With the reduction of sediments into the sea, the area of reed wetland, which is the key habitat of red-crowned crane, has been shrinking in the Yellow River Delta Nature Reserve, China. With Landsat Thematic Mapper (TM) images and field observations, we mapped the reed wetland using the knowledge inference technology. Six wetland types were extracted using a supervised classification method. To resolve the confusions between reeds and other wetland types, a set of rules were established. Firstly, reed wetland was separated from mudflat wetland, rearing and shrimp pond and water body by using the normalized digital vegetation index (NDVI). Secondly, reed wetland was distinguished from paddy field by using image texture information. Thirdly, the reed wetland was separated from the Chinese tamarisk by using the principal transformation. All these rules were built by using ERDAS Imagine's knowledge engineer. Reed wetland classification was conducted by using the neighbor analysis technology. The accuracy assessment shows that the knowledge-based classification obtained an overall accuracy of 89.02% and kappa coefficient of 0.89, which was better than the traditional supervised classification.

• EXERCISE BRIEF:
In the wetland mapping text, what overall accuracy did the knowledge-based classification reach? Use only the wetland mapping text to answer.

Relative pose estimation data
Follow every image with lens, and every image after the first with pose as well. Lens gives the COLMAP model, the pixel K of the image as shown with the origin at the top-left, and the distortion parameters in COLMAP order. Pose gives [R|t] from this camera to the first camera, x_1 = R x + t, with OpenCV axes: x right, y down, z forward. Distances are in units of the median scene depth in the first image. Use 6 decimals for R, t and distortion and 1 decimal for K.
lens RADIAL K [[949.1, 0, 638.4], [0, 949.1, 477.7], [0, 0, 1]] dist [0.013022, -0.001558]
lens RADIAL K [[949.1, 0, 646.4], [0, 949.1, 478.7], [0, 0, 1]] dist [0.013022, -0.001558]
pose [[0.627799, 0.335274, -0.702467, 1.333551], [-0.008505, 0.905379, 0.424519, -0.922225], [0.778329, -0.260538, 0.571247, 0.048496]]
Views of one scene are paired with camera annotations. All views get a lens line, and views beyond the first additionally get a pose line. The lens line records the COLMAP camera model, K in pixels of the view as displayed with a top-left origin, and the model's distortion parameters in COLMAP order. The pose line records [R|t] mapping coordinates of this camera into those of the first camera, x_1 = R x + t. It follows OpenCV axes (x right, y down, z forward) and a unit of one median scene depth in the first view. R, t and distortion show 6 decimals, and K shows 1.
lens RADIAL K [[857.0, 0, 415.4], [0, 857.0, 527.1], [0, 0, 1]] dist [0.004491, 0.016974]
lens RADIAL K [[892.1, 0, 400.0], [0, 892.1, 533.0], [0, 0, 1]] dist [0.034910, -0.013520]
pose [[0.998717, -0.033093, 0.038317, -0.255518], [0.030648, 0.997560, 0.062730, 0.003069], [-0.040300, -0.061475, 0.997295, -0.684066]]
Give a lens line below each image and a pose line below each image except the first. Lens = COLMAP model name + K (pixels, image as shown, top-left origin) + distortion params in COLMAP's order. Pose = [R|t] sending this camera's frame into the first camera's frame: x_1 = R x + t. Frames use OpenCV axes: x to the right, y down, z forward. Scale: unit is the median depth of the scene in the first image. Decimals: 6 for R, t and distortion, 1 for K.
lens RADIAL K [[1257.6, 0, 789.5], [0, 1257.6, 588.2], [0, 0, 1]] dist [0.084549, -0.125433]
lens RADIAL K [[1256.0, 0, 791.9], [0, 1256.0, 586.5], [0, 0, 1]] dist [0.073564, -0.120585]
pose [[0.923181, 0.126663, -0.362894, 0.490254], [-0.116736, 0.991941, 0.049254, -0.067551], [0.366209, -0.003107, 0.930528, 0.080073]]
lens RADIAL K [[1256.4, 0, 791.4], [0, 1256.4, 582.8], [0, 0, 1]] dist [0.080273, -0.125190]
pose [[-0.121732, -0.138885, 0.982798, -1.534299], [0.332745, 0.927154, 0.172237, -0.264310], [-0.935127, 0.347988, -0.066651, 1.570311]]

• ANSWER BOX:
89.02%